He’s wrong. There’s no other way to say it, and Marc is a friend of mine. The world does not live in those extremes of all in the cloud or all ‘on-prem’. Take something like DropBox. There are some customers who would never put their data in the cloud. We work with the European Central Bank, with the Bank of England. They’ll never put their data in a cloud hosted in America.

Cloud is really an American phenomenon if you think about it. Customers like the ease of use and the business model, but I think Marc is wrong. Another of our customers is Bundesbank; are they going to put stuff in the cloud?

OK what about another big trend then, social?

I do think social is transformative. It’s not just a new module, it’s ‘re-platforming’ whole enterprises. It’s like portals – the way employees and customers rethink how they interact with each other. They were a new way of gaining access. Social is just as important.

We have something called OpenText Tempo Social, which is like a private Facebook for enterprises. That’s going to be the interface to all of our software. The G20 already uses it, it’s a completely new way to interact. We’re moving social componentry into our developer kit, too.

The CEO of Atos Origin wants his firm to do away with internal email altogether and use more social type tools…

While I agree social is powerful and another way to communicate, one wonders whether it will eliminate other forms of communications. Time will tell but I’m skeptical. As a CEO it’s his role to set out extremes to make a point. That said, I have 4,000 users on Tempo Social [in OpenText]. Engineers share information between India and the US, project teams share ideas, presales folk talk about opportunities.

How does mobile impact the content management space?

Mobile is how you run your life, how I run my life. Employees are on the move and interacting with many different systems: Android, iOS, Microsoft. It’s any device, any time. It’s also a whole new way of thinking about apps. Mobility will see a whole new class of apps; we’re all over mobility.

In the information management market you are competing with some of the industry giants: IBM, Oracle, HP, EMC and so on. How do you compete with their deep marketing and R&D pockets?

Markets evolve. We think our focus is our differentiator. I have 5,100 employees focused on enterprise information management. EMC also has to think about hardware, virtualisation. It’s the same thing at HP, which by the way has written off almost the entire value of its Autonomy acquisition.

OpenText has made a fair few acquisitions over the years – Hummingbird, Global 360, Vignette. Are acquisitions still high on the agenda?

We’ll continue to grow organically as well as to acquire. In each case we assess the time to market to decide whether it’s better to build or buy. We bought Resonate Technologies in March because it had been a fantastic partner offering the visualisation of unstructured information, and we wanted to bring that to all of our customers.
━━━━━━━━━━━━━━━━
_Your assignment:_ Please list every company that the interview says OpenText has acquired.
━━━━━━━━━━━━━━━━
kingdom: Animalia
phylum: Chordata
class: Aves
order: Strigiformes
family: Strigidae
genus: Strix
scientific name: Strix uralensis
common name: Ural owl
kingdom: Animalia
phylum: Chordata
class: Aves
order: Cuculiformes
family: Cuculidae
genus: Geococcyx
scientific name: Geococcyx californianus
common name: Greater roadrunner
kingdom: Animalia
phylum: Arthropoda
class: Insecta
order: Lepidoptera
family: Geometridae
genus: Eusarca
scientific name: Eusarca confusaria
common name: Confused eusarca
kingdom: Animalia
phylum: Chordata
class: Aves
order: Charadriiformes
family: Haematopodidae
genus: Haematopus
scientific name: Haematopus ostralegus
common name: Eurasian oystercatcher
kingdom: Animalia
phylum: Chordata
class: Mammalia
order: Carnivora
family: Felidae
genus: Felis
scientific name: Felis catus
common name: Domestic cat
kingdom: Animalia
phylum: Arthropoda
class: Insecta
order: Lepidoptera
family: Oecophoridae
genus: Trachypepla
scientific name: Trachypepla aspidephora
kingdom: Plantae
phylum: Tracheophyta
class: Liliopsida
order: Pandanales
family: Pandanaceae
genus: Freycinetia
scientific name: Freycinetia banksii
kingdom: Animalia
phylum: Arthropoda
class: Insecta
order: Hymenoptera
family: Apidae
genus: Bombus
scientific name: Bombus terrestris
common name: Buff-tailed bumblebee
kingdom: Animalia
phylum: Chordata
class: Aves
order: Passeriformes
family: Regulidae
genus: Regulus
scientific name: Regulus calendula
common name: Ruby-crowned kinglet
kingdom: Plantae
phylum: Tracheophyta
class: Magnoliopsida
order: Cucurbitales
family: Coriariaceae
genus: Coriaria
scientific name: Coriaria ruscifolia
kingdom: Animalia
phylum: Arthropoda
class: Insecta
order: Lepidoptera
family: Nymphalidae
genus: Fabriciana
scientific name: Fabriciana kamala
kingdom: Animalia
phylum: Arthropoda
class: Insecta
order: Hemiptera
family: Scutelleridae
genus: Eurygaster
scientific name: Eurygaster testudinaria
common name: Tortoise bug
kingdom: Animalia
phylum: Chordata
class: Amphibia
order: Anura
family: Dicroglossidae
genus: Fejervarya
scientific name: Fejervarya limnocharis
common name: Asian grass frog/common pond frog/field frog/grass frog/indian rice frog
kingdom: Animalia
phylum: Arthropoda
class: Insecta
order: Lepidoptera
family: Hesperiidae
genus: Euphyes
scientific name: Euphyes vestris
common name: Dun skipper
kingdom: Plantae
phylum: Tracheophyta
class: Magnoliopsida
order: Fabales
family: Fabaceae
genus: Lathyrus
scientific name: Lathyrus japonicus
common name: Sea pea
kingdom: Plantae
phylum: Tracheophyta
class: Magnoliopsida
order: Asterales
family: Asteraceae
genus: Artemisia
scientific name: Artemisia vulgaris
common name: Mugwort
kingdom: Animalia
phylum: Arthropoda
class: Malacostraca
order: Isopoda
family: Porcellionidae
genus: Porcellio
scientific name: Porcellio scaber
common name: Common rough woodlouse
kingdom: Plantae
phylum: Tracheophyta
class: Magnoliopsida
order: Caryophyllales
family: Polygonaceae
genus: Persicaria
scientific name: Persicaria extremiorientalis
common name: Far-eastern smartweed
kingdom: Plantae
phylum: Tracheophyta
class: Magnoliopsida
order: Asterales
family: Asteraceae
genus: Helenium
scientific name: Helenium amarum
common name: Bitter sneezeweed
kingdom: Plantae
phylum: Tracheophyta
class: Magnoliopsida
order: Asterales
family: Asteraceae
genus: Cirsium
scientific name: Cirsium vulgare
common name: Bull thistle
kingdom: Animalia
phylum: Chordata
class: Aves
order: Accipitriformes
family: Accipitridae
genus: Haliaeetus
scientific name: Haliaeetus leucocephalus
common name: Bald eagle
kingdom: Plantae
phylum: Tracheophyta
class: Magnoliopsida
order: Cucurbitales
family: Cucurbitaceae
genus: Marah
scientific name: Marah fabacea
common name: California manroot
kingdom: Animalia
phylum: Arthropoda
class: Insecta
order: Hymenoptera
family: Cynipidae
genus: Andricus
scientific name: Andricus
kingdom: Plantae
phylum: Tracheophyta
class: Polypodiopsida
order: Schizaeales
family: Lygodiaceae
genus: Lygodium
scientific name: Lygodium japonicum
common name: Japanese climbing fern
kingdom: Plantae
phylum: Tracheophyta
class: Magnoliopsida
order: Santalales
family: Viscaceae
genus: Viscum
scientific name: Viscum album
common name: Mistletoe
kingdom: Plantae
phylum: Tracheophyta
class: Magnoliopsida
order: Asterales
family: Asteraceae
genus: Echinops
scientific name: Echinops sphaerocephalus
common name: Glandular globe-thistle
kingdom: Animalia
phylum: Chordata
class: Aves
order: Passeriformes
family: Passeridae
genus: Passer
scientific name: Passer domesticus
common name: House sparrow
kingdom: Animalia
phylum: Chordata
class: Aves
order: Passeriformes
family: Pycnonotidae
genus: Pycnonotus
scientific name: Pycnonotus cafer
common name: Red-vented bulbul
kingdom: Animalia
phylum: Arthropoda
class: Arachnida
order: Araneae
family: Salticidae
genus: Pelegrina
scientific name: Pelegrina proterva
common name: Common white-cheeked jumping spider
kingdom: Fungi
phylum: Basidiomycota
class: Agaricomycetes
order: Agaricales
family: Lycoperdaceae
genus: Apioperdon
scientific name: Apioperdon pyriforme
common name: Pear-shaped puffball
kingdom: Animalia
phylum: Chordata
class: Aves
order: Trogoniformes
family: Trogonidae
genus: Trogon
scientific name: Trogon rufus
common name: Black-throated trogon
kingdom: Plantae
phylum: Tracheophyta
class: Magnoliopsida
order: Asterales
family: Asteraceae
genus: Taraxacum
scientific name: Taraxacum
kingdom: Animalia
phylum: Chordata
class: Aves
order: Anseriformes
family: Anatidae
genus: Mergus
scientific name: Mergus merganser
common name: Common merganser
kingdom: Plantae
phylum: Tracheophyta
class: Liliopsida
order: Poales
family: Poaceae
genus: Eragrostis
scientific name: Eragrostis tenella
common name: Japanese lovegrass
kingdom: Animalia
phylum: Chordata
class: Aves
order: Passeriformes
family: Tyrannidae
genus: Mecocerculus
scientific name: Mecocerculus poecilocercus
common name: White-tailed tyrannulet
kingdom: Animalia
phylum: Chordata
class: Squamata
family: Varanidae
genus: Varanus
━━━━━━━━━━━━━━━━
_Response for this exercise:_ Hummingbird, Global 360, Vignette, Resonate Technologies